Segment Open

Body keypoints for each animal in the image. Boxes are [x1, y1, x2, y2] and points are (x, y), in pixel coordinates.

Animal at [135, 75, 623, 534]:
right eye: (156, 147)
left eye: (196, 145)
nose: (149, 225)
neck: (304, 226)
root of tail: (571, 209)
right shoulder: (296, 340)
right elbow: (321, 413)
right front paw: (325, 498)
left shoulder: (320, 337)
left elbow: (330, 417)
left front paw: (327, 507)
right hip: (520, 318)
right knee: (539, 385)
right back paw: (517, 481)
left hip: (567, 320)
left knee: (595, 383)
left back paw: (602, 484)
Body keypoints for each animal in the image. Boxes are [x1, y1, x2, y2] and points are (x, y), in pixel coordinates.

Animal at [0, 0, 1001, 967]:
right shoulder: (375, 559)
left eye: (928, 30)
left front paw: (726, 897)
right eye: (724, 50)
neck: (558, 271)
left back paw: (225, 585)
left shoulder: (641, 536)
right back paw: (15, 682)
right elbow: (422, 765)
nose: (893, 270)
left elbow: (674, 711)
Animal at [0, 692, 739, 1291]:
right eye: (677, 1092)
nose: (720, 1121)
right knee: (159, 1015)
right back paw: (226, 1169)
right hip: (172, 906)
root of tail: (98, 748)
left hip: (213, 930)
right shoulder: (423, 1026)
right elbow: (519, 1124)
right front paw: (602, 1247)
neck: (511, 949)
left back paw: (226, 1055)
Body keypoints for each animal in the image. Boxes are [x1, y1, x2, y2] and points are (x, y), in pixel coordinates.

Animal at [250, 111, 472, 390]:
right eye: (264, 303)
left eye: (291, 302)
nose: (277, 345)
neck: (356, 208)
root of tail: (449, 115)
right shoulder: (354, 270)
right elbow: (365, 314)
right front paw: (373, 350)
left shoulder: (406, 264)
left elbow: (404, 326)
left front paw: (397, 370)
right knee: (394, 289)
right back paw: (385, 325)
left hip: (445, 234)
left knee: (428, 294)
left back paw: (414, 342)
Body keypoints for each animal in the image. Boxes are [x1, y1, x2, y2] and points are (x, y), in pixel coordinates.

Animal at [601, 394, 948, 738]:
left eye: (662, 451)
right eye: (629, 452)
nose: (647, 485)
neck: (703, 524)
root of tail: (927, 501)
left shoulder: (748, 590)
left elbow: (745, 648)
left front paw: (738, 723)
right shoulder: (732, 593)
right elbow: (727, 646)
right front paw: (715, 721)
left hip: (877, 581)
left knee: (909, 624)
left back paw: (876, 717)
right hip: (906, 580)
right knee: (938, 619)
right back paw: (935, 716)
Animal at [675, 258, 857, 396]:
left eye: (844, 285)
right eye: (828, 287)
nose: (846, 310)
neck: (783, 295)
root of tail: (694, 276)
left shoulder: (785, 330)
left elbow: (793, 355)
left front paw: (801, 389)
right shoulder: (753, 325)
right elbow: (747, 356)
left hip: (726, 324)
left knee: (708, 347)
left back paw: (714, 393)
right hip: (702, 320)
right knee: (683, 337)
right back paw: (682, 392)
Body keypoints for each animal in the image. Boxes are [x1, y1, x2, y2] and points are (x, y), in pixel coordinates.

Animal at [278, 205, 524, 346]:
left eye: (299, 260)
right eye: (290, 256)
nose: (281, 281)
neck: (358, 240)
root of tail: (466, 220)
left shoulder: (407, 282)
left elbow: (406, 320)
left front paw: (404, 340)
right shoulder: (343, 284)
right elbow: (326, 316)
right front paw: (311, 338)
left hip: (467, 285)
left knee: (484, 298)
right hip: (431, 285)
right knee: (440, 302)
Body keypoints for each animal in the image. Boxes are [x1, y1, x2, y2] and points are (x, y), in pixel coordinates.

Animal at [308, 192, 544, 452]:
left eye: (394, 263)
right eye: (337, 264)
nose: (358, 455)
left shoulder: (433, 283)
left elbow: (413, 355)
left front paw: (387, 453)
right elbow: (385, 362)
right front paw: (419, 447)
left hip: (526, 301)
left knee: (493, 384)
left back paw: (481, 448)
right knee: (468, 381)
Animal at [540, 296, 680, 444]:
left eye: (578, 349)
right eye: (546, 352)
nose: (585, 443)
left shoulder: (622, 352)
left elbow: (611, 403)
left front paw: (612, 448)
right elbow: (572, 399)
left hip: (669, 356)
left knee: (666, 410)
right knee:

Segment Closed

* Directions for this task
Each line of the material is to be returned precisely as written.

* Answer section
Body keypoints for each animal in the image. Boxes are [x1, y1, x2, y2] and points are (x, y), in pixel coordinates.

Animal at [135, 75, 623, 534]:
right eye: (156, 147)
left eye: (196, 145)
nose: (149, 225)
neck: (304, 226)
root of tail: (571, 209)
right shoulder: (296, 340)
right elbow: (321, 413)
right front paw: (325, 498)
left shoulder: (320, 337)
left elbow: (330, 417)
left front paw: (327, 507)
right hip: (520, 318)
right knee: (539, 385)
right back paw: (517, 481)
left hip: (567, 320)
left knee: (595, 383)
left back paw: (602, 484)
Body keypoints for each animal in the image. Boxes are [x1, y1, x2, y2] and points are (x, y), in pixel coordinates.

Animal at [0, 0, 1001, 967]:
right shoulder: (375, 559)
left eye: (928, 30)
left front paw: (726, 897)
right eye: (724, 50)
neck: (558, 271)
left back paw: (225, 585)
left shoulder: (641, 536)
right back paw: (15, 682)
right elbow: (422, 765)
nose: (893, 270)
left elbow: (674, 711)
Animal at [0, 692, 739, 1291]:
right eye: (677, 1092)
nose: (720, 1121)
right knee: (159, 1015)
right back paw: (226, 1169)
right hip: (172, 906)
root of tail: (98, 748)
left hip: (213, 930)
right shoulder: (423, 1026)
right elbow: (519, 1124)
right front paw: (602, 1247)
neck: (511, 949)
left back paw: (226, 1055)
Body keypoints for each animal in the image. Boxes are [x1, y1, x2, y2] and points are (x, y), in pixel coordinates.

Animal at [250, 111, 472, 390]:
right eye: (264, 303)
left eye: (291, 302)
nose: (277, 345)
neck: (356, 208)
root of tail: (449, 115)
right shoulder: (354, 270)
right elbow: (365, 314)
right front paw: (373, 350)
left shoulder: (406, 264)
left elbow: (404, 326)
left front paw: (397, 370)
right knee: (394, 289)
right back paw: (385, 325)
left hip: (445, 234)
left knee: (428, 294)
left back paw: (414, 342)
Body keypoints for each animal in the image. Boxes are [x1, y1, x2, y2] and points are (x, y), in pixel coordinates.

Animal at [601, 394, 948, 738]:
left eye: (662, 451)
right eye: (629, 452)
nose: (647, 485)
neck: (703, 524)
root of tail: (927, 501)
left shoulder: (748, 590)
left elbow: (745, 648)
left front paw: (738, 723)
right shoulder: (732, 593)
right elbow: (727, 646)
right front paw: (715, 721)
left hip: (877, 581)
left knee: (909, 624)
left back paw: (876, 717)
right hip: (906, 580)
right knee: (938, 619)
right back paw: (935, 716)
Animal at [675, 258, 857, 396]:
left eye: (844, 285)
right eye: (828, 287)
nose: (846, 310)
neck: (783, 295)
root of tail: (694, 276)
left shoulder: (785, 330)
left elbow: (793, 355)
left front paw: (801, 389)
right shoulder: (753, 325)
right elbow: (747, 356)
left hip: (726, 324)
left knee: (708, 347)
left back paw: (714, 393)
right hip: (702, 320)
right knee: (683, 337)
right back paw: (682, 392)
Body keypoints for each animal in the image. Boxes are [x1, y1, x2, y2] and points are (x, y), in pixel coordinates.

Animal at [278, 205, 524, 346]:
left eye: (299, 260)
right eye: (290, 256)
nose: (281, 281)
neck: (358, 240)
root of tail: (466, 220)
left shoulder: (407, 282)
left elbow: (406, 320)
left front paw: (404, 340)
right shoulder: (343, 284)
right elbow: (326, 316)
right front paw: (311, 338)
left hip: (467, 285)
left knee: (484, 298)
right hip: (431, 285)
right knee: (440, 302)
Body keypoints for each animal in the image. Boxes are [x1, y1, x2, y2] and points are (x, y), in pixel coordinates.

Animal at [308, 192, 544, 452]:
left eye: (394, 263)
right eye: (337, 264)
nose: (358, 455)
left shoulder: (433, 283)
left elbow: (413, 355)
left front paw: (387, 453)
right elbow: (385, 362)
right front paw: (419, 447)
left hip: (526, 301)
left knee: (493, 384)
left back paw: (481, 448)
right knee: (468, 381)
Animal at [540, 296, 680, 444]:
left eye: (578, 349)
right eye: (546, 352)
nose: (585, 443)
left shoulder: (622, 352)
left elbow: (611, 403)
left front paw: (612, 448)
right elbow: (572, 399)
left hip: (669, 356)
left knee: (666, 410)
right knee:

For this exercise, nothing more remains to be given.